Problem to work on:
Give the line with "치료 강화 단계:**" again, along with every line below it to the end of the records, word for word.

Items from a dataset:
☆ ☆ ☆
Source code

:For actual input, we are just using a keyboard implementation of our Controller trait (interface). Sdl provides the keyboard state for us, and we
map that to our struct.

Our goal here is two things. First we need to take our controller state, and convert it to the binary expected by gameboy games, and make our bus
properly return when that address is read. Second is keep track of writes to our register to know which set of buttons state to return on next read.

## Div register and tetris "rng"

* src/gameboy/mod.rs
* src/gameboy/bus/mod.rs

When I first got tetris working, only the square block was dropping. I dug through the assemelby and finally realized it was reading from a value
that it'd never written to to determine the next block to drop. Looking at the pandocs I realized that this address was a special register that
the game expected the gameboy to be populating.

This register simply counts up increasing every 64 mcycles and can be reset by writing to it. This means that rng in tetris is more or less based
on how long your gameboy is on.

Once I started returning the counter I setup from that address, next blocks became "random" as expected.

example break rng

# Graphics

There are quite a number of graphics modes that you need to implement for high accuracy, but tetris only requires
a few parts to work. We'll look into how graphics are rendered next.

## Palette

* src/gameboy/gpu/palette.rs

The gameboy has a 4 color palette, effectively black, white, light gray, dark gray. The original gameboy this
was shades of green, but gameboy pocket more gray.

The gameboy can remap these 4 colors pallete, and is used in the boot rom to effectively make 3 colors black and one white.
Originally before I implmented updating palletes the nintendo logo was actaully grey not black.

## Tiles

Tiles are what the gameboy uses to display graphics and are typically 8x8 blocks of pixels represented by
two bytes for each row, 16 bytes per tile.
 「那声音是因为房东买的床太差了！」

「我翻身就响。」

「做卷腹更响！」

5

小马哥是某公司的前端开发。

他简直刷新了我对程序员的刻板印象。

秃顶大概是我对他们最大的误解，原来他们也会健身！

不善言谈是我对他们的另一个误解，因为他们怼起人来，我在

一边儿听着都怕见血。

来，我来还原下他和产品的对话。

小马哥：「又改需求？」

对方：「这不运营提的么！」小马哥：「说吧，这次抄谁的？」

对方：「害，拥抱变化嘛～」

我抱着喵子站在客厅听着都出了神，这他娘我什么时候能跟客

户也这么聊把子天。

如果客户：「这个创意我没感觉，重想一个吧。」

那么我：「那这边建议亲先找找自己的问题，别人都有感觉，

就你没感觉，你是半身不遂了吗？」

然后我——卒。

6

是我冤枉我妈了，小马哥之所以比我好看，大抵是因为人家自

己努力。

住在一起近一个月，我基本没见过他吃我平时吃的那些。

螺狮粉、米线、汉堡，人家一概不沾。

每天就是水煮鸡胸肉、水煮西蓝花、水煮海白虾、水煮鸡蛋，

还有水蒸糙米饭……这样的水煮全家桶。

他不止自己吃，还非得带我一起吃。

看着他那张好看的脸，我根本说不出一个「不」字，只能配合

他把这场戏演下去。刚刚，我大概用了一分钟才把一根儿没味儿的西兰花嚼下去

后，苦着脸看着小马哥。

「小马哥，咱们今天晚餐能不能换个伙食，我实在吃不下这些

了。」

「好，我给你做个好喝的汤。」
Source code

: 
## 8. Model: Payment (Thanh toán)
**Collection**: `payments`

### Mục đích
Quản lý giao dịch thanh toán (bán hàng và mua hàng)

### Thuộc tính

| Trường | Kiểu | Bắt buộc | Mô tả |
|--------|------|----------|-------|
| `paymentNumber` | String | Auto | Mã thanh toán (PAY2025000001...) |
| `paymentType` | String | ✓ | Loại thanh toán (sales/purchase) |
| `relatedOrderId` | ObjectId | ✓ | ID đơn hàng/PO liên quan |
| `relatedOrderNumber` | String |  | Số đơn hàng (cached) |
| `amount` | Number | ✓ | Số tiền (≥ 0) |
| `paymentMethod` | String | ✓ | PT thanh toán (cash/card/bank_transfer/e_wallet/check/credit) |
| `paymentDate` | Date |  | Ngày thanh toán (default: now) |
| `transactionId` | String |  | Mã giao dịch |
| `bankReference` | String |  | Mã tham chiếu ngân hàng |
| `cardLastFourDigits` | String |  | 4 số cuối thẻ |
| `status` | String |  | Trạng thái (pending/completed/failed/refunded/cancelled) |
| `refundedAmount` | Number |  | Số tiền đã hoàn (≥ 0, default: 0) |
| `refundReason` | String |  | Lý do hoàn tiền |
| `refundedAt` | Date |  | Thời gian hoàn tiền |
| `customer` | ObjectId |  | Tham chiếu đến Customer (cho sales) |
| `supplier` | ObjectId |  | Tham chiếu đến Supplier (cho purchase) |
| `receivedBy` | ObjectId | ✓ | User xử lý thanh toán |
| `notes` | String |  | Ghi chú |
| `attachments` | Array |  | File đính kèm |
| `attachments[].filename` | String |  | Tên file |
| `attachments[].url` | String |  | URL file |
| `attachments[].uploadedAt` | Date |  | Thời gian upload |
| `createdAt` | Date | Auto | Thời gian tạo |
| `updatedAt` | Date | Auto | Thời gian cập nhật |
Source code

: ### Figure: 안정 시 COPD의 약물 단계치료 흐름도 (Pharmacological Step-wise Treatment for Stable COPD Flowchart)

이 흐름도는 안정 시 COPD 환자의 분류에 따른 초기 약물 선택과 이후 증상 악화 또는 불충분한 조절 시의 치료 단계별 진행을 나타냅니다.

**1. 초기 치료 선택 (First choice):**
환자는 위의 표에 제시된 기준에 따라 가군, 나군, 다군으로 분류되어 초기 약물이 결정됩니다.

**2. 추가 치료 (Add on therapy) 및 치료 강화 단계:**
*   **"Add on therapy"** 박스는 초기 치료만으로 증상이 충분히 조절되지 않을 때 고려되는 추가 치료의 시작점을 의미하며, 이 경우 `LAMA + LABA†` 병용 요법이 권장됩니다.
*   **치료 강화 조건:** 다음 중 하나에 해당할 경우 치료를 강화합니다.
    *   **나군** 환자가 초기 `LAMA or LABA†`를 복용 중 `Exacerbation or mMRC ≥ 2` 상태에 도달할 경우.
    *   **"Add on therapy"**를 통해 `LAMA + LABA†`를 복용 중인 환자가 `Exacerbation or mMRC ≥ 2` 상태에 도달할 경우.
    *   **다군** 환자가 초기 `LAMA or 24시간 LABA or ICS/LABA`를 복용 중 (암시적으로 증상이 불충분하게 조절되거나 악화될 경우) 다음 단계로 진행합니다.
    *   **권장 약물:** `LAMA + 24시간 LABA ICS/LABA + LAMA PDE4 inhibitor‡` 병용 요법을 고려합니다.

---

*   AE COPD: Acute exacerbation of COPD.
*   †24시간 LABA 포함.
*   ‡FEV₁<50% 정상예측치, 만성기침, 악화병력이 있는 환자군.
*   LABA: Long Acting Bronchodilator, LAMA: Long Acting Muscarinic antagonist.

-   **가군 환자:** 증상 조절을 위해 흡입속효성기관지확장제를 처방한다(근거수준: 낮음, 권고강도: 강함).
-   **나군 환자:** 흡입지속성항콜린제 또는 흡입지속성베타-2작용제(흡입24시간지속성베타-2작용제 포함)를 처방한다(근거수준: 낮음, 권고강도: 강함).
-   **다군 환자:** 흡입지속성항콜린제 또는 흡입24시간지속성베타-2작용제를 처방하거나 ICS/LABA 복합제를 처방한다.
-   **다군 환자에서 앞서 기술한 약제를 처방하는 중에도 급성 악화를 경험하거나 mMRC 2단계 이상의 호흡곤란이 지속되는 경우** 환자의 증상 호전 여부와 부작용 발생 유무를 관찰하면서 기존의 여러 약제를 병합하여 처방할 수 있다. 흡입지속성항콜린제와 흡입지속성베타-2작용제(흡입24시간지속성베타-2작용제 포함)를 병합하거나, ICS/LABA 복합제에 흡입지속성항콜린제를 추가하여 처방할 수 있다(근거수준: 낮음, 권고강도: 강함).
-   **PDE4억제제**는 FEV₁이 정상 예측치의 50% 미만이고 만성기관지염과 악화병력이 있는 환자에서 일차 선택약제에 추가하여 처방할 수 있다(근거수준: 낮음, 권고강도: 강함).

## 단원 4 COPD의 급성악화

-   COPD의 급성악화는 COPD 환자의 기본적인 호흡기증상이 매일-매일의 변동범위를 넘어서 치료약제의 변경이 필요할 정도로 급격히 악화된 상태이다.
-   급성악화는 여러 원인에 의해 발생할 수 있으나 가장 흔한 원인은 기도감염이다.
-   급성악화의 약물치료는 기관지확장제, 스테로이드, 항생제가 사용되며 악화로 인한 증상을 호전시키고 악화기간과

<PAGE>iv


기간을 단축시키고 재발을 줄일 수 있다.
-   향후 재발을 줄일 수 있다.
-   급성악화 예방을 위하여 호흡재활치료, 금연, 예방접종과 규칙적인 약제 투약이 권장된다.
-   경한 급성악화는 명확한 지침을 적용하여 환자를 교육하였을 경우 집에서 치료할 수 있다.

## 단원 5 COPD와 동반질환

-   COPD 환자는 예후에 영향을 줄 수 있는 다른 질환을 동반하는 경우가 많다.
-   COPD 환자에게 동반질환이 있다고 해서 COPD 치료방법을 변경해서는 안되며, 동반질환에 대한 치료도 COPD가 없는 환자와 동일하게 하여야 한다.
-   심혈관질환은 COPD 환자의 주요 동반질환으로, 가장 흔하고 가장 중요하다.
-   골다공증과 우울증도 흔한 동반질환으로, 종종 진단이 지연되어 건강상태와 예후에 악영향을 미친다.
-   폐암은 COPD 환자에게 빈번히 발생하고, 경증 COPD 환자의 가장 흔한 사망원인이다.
☆ ☆ ☆
Result of this exercise:
**2. 추가 치료 (Add on therapy) 및 치료 강화 단계:**
*   **"Add on therapy"** 박스는 초기 치료만으로 증상이 충분히 조절되지 않을 때 고려되는 추가 치료의 시작점을 의미하며, 이 경우 `LAMA + LABA†` 병용 요법이 권장됩니다.
*   **치료 강화 조건:** 다음 중 하나에 해당할 경우 치료를 강화합니다.
    *   **나군** 환자가 초기 `LAMA or LABA†`를 복용 중 `Exacerbation or mMRC ≥ 2` 상태에 도달할 경우.
    *   **"Add on therapy"**를 통해 `LAMA + LABA†`를 복용 중인 환자가 `Exacerbation or mMRC ≥ 2` 상태에 도달할 경우.
    *   **다군** 환자가 초기 `LAMA or 24시간 LABA or ICS/LABA`를 복용 중 (암시적으로 증상이 불충분하게 조절되거나 악화될 경우) 다음 단계로 진행합니다.
    *   **권장 약물:** `LAMA + 24시간 LABA ICS/LABA + LAMA PDE4 inhibitor‡` 병용 요법을 고려합니다.

---

*   AE COPD: Acute exacerbation of COPD.
*   †24시간 LABA 포함.
*   ‡FEV₁<50% 정상예측치, 만성기침, 악화병력이 있는 환자군.
*   LABA: Long Acting Bronchodilator, LAMA: Long Acting Muscarinic antagonist.

-   **가군 환자:** 증상 조절을 위해 흡입속효성기관지확장제를 처방한다(근거수준: 낮음, 권고강도: 강함).
-   **나군 환자:** 흡입지속성항콜린제 또는 흡입지속성베타-2작용제(흡입24시간지속성베타-2작용제 포함)를 처방한다(근거수준: 낮음, 권고강도: 강함).
-   **다군 환자:** 흡입지속성항콜린제 또는 흡입24시간지속성베타-2작용제를 처방하거나 ICS/LABA 복합제를 처방한다.
-   **다군 환자에서 앞서 기술한 약제를 처방하는 중에도 급성 악화를 경험하거나 mMRC 2단계 이상의 호흡곤란이 지속되는 경우** 환자의 증상 호전 여부와 부작용 발생 유무를 관찰하면서 기존의 여러 약제를 병합하여 처방할 수 있다. 흡입지속성항콜린제와 흡입지속성베타-2작용제(흡입24시간지속성베타-2작용제 포함)를 병합하거나, ICS/LABA 복합제에 흡입지속성항콜린제를 추가하여 처방할 수 있다(근거수준: 낮음, 권고강도: 강함).
-   **PDE4억제제**는 FEV₁이 정상 예측치의 50% 미만이고 만성기관지염과 악화병력이 있는 환자에서 일차 선택약제에 추가하여 처방할 수 있다(근거수준: 낮음, 권고강도: 강함).

## 단원 4 COPD의 급성악화

-   COPD의 급성악화는 COPD 환자의 기본적인 호흡기증상이 매일-매일의 변동범위를 넘어서 치료약제의 변경이 필요할 정도로 급격히 악화된 상태이다.
-   급성악화는 여러 원인에 의해 발생할 수 있으나 가장 흔한 원인은 기도감염이다.
-   급성악화의 약물치료는 기관지확장제, 스테로이드, 항생제가 사용되며 악화로 인한 증상을 호전시키고 악화기간과

<PAGE>iv


기간을 단축시키고 재발을 줄일 수 있다.
-   향후 재발을 줄일 수 있다.
-   급성악화 예방을 위하여 호흡재활치료, 금연, 예방접종과 규칙적인 약제 투약이 권장된다.
-   경한 급성악화는 명확한 지침을 적용하여 환자를 교육하였을 경우 집에서 치료할 수 있다.

## 단원 5 COPD와 동반질환

-   COPD 환자는 예후에 영향을 줄 수 있는 다른 질환을 동반하는 경우가 많다.
-   COPD 환자에게 동반질환이 있다고 해서 COPD 치료방법을 변경해서는 안되며, 동반질환에 대한 치료도 COPD가 없는 환자와 동일하게 하여야 한다.
-   심혈관질환은 COPD 환자의 주요 동반질환으로, 가장 흔하고 가장 중요하다.
-   골다공증과 우울증도 흔한 동반질환으로, 종종 진단이 지연되어 건강상태와 예후에 악영향을 미친다.
-   폐암은 COPD 환자에게 빈번히 발생하고, 경증 COPD 환자의 가장 흔한 사망원인이다.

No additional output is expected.